Lately, my kids have found a new favorite hiding place: the space under our 4-seater dining table. They love lying flat on the chair seats so that I won’t see them. I pretend not to know they’re there though I can clearly hear their incessant giggling. Plus, that dining table’s too small so there’s usually a limb or two sticking out.


(Don’t mind the price tag on that chair. My eldest says that’s to let everyone know that the chair is hers.)

I let the kids be because it brings up a childhood memory that never fails to make me cringe. You see, the six-seater dining table in my parents’ home is a huge affair. I believe it’s made of narra or some other sturdy wood. It’s so sturdy that it has remained intact despite all the years of abuse from three cranky teenage girls.The wood whence that table was crafted from had been standing in my mother’s family’s land for centuries before it was cut off to be turned into furniture. Because my dad is a big man, the chairs were also made to fit his size. It has huge legs too.

A child could get lost under that table for days.

And any unsuspecting adult could fall prey to a child’s curious mind if they weren’t careful.

I’ve probably been kicked off from underneath that table more times than I can count. (I grew up at a time when child abuse was still an alien concept). One time, an uncle kicked me so hard I stayed away from that table for days. Hey, it wasn’t my fault that his toes were so big and ugly. I was just trying to help the guy out by picking his ingrown big toe with a needle.

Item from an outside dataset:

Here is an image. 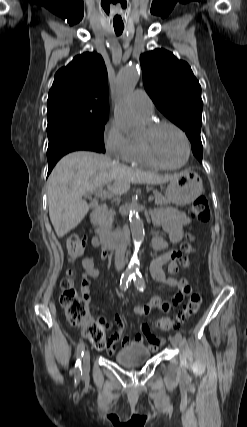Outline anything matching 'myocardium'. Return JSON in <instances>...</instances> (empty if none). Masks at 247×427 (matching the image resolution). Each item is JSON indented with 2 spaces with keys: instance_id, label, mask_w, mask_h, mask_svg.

Sometimes my younger sister and I would play under that table. It was our Narnia, where we were beautiful graceful queens who could charm any cat to do our bidding. Not that our cats ever did.

So one day, during one such adventure, dad came by. He sat on his chair. We wouldn’t have minded because he usually did so at that time of the day. He probably was too preoccupied to notice we were there.

What caught our attention was the fact that he was only wearing a towel with nothing underneath it. The towel was big enough to cover up his private parts. Well, at least it would have covered them if he were standing up. But he was seated. And we were staring straight at it. At first we were shocked. We’ve seen some of our younger male cousins naked so we knew exactly what we were looking at.

And then we started giggling because my sister said it looked like Popeye’s nose with a sunburn. Then I said it looked like a really dark sunburnt eggplant. And we started to outdo each other on analogies. We couldn’t stop giggling even if we wanted to.

Long story short, dad noticed our presence. Nope. He loved us too much too kick us. And I guess he was embarrassed too. He also probably heard our conversation because we were whispering loud enough to wake the dead. So he grabbed a broom and swept us off of our hiding place, one piece of giggling entangled limb after another.

Oh, we had more fun under that table after that incident. I’m not quite sure when we stopped hanging out under that table. I guess life just happened. But the memories are enough.